From a developer’s perspective, audit logs can keep you sane by giving you some insight into how a complex system arrived at its current state. Developers are typically fond of state diagrams and deterministic outcomes. An audit log that shows that a person or process applied a change can give developers valuable insight.
Adaptive logging is totally different from the Audit Logging. Out here in adaptive logging, we would log only certain queries which satisfies a certain policy/satisfies a certain condition. Possible filters could be, queries making an invalid request, latency time crossing a certain barrier, and so on.
Tracking queries across different components The current implementation provides addition for tracking requests across different components of Thanos. Since we are logging the queries at the StoreAPI level, and those queries are flowing from one component to another, the only way to track them would be to have a request-id, which would help in tracking the logs of an individual query between different component. Another use-case would be to have a correlation of logs based on queries, so the request-id also serves the same purpose.
Implementation
In case tracing is disabled, we can use our implementation of generating a request-id on the fly for a given request.
This is not possible due to the distributed nature of Thanos. It has a lot of moving parts, and with the current implementation of ActiveQueryLogging, it is best used as a local logger for each component.
The implementation of request logger makes it logical to log the request logs into a separate file. However, we should not embed the log writing logic inside Thanos, described here - https://12factor.net/logs
This proposal adds in a new feature for Thanos, so there isn’t any alternative until now that would solve our problem.
Currently, the implementation of Active Query Logging seems flaky, as it is quite difficult to achieve a consistent logging of active queries after a forced shutdown. Considering the probability of logs correctly getting logged, the cons of the logging outweighs the pros, and hence would be sensible to discuss the implementation after the initial goals are achieved.
As the name suggests, this logger logs all the current active logs that are running in a component. This type of logging is aimed at providing logs of the active queries that are running currently in an component. This logger would be local to each component, and would run as a standalone for each component in contrast to the other two loggers. This logger would help in debugging queries which led to the component instanced OOM killed, or helping in tracking queries which are taking too long. The purpose of this logger can clash with the above two, but this logger is solely focused on providing active queries that are running, much like Prometheus does.

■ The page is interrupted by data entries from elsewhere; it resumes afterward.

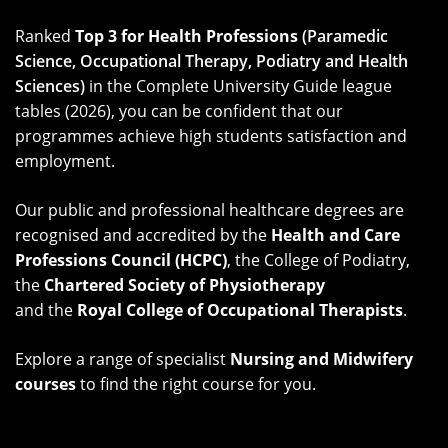
Ranked
Top 3 for Health Professions
(Paramedic
Science,
Occupational Therapy, Podiatry and Health
Sciences)
in the Complete University Guide league
tables (2026), you can be confident that our
programmes achieve high students satisfaction and
employment.
Our public and professional healthcare degrees are
recognised and accredited by the
Health and Care
Professions Council (HCPC)
, the College of Podiatry,
the
Chartered Society of Physiotherapy
and the
Royal College of Occupational Therapists
.
Explore a range of specialist
Nursing and Midwifery
courses
to find the right course for you.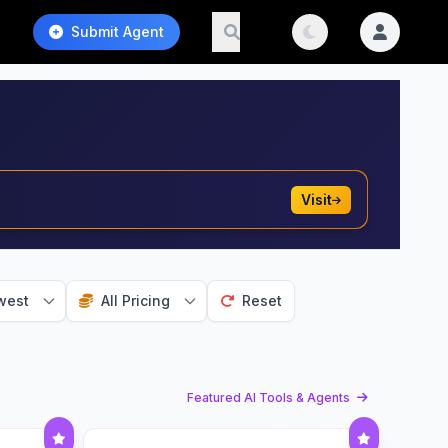
Submit Agent
Visit
west
All Pricing
Reset
Featured AI Tools & Agents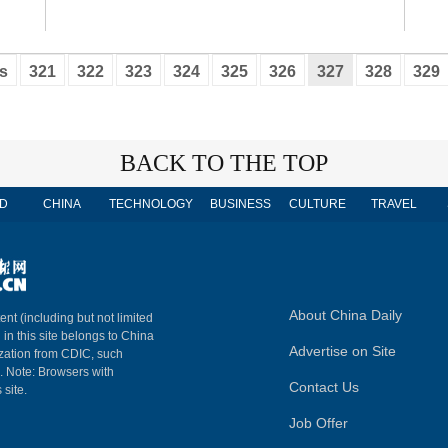
s
321
322
323
324
325
326
327
328
329
BACK TO THE TOP
D
CHINA
TECHNOLOGY
BUSINESS
CULTURE
TRAVEL
About China Daily
ent (including but not limited
 in this site belongs to China
Advertise on Site
ization from CDIC, such
m. Note: Browsers with
Contact Us
 site.
Job Offer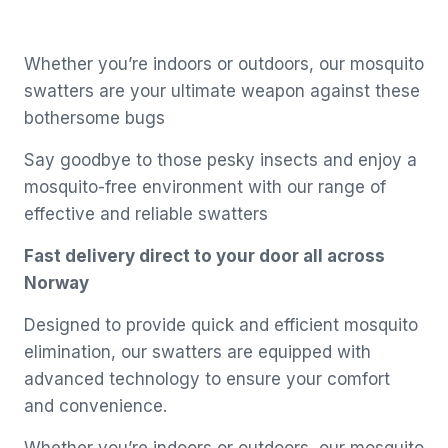
Whether you’re indoors or outdoors, our mosquito
swatters are your ultimate weapon against these
bothersome bugs
Say goodbye to those pesky insects and enjoy a
mosquito-free environment with our range of
effective and reliable swatters
Fast delivery direct to your door all across
Norway
Designed to provide quick and efficient mosquito
elimination, our swatters are equipped with
advanced technology to ensure your comfort
and convenience.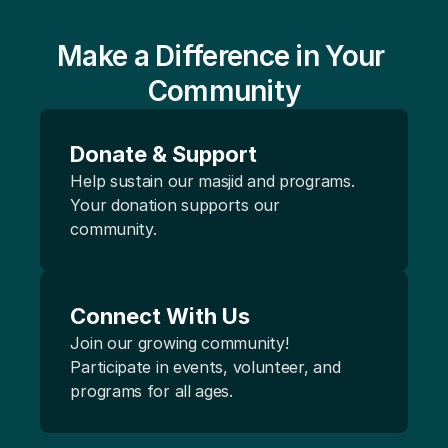
Make a Difference in Your 
Community
Donate & Support
Help sustain our masjid and programs. 
Your donation supports our 
community.
Connect With Us 
Join our growing community! 
Participate in events, volunteer, and 
programs for all ages.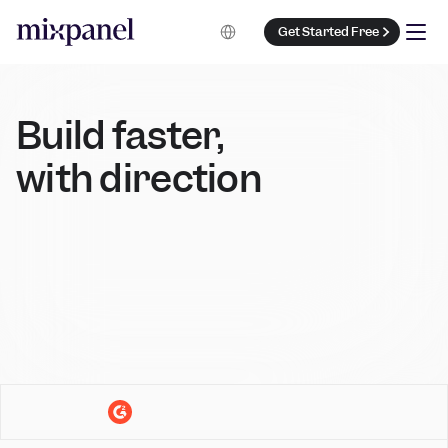
Select Language
Get Started Free
Build faster, 
with direction 
Book a Demo
Get Started Free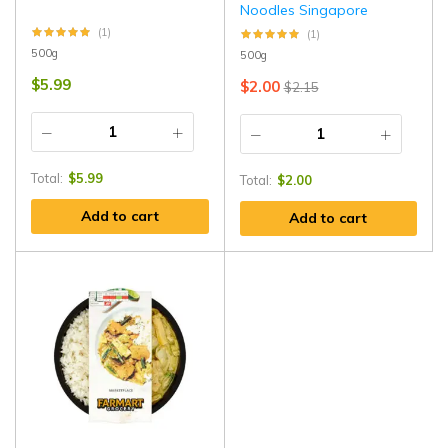
Noodles Singapore
(1)
(1)
500g
500g
$
5.99
$
2.00
$
2.15
Total:
$
5.99
Total:
$
2.00
Add to cart
Add to cart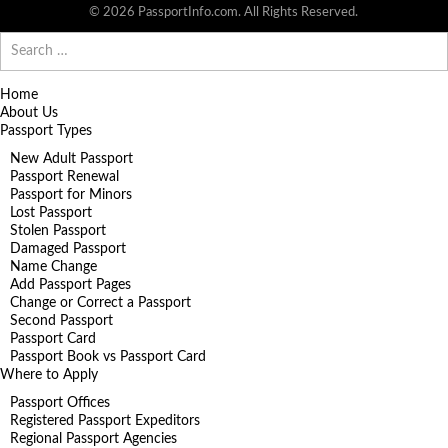
© 2026 PassportInfo.com. All Rights Reserved.
Search
for:
Home
About Us
Passport Types
New Adult Passport
Passport Renewal
Passport for Minors
Lost Passport
Stolen Passport
Damaged Passport
Name Change
Add Passport Pages
Change or Correct a Passport
Second Passport
Passport Card
Passport Book vs Passport Card
Where to Apply
Passport Offices
Registered Passport Expeditors
Regional Passport Agencies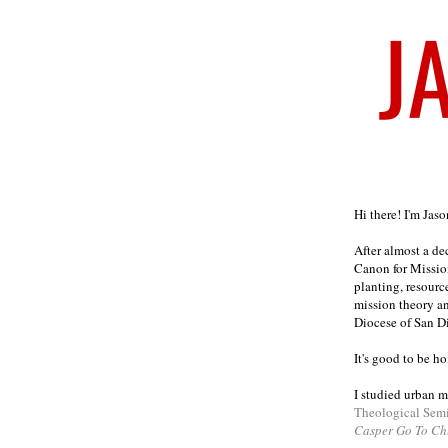
Welcome
Hi there! I'm Jas
After almost a d
Canon for Missio
planting, resourc
mission theory a
Diocese of San D
It's good to be h
I studied urban m
Theological Sem
Casper Go To Ch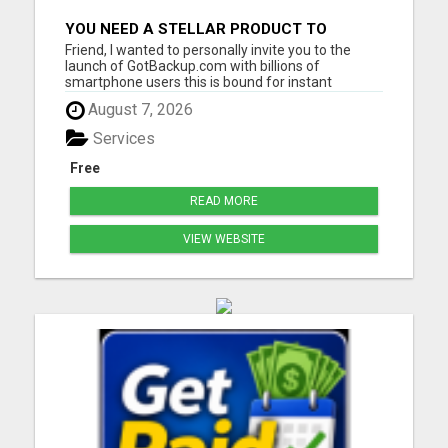
YOU NEED A STELLAR PRODUCT TO
SUPPORT A BILLION DOLLAR
Friend, I wanted to personally invite you to the
OPPORTUNITY!
launch of GotBackup.com with billions of
smartphone users this is bound for instant
success! Get a tour and lock in your free position in
August 7, 2026
the company now GotBackup.com provides a
secure, reliable, and user-friendly solution to
Services
protect your important d...
Free
READ MORE
VIEW WEBSITE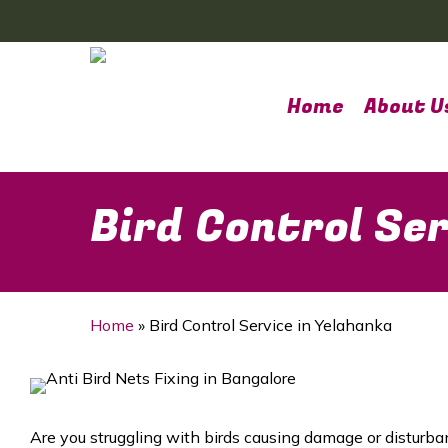
Skip
to
main
content
Home
About U
Bird Control Ser
Home
»
Bird Control Service in Yelahanka
Are you struggling with birds causing damage or disturba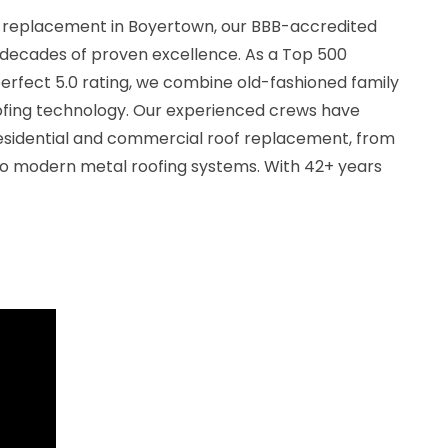
f replacement in Boyertown, our BBB-accredited
decades of proven excellence. As a Top 500
erfect 5.0 rating, we combine old-fashioned family
ofing technology. Our experienced crews have
esidential and commercial roof replacement, from
 to modern metal roofing systems. With 42+ years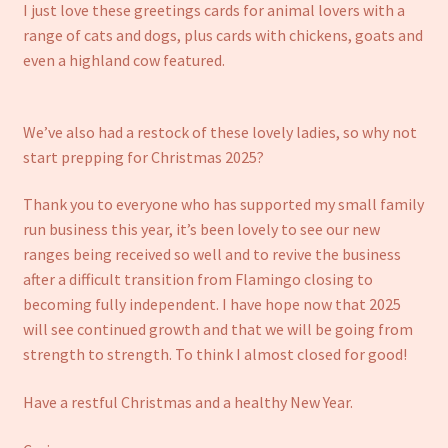
I just love these greetings cards for animal lovers with a
range of cats and dogs, plus cards with chickens, goats and
even a highland cow featured.
We’ve also had a restock of these lovely ladies, so why not
start prepping for Christmas 2025?
Thank you to everyone who has supported my small family
run business this year, it’s been lovely to see our new
ranges being received so well and to revive the business
after a difficult transition from Flamingo closing to
becoming fully independent. I have hope now that 2025
will see continued growth and that we will be going from
strength to strength. To think I almost closed for good!
Have a restful Christmas and a healthy New Year.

// This would be local to each component, so each component would log all the active queries
type ActiveQueryLogging struct {
// mmapped file to store the queries.
mmappedFile []byte
// channel to generate the next available index, much like Python’s generator indexing
getNextIndex chan int
// logger, different from the usual one
logger log.Logger
}
This interface is designed with some ideas from a similar interface designed for Prometheus Query Logger[2]. Here is a rough algorithm that would implement the Query Logging in Thanos -
1) Thanos receives a query.
2) It calls the index_generator, which is a Python-style generator that will generate natural numbers from 0(or 1) indicating the byte index at which to put the information about the query in the log file. This would ensure that the key remains unique for each of the queries logged.
3) The log file would be a memory-mapped file, which would help in accessing a random position for logging the query in constant time.
This algorithm has been heavily derived from this pull request[3] and would suggest referring this for the implementation of the same.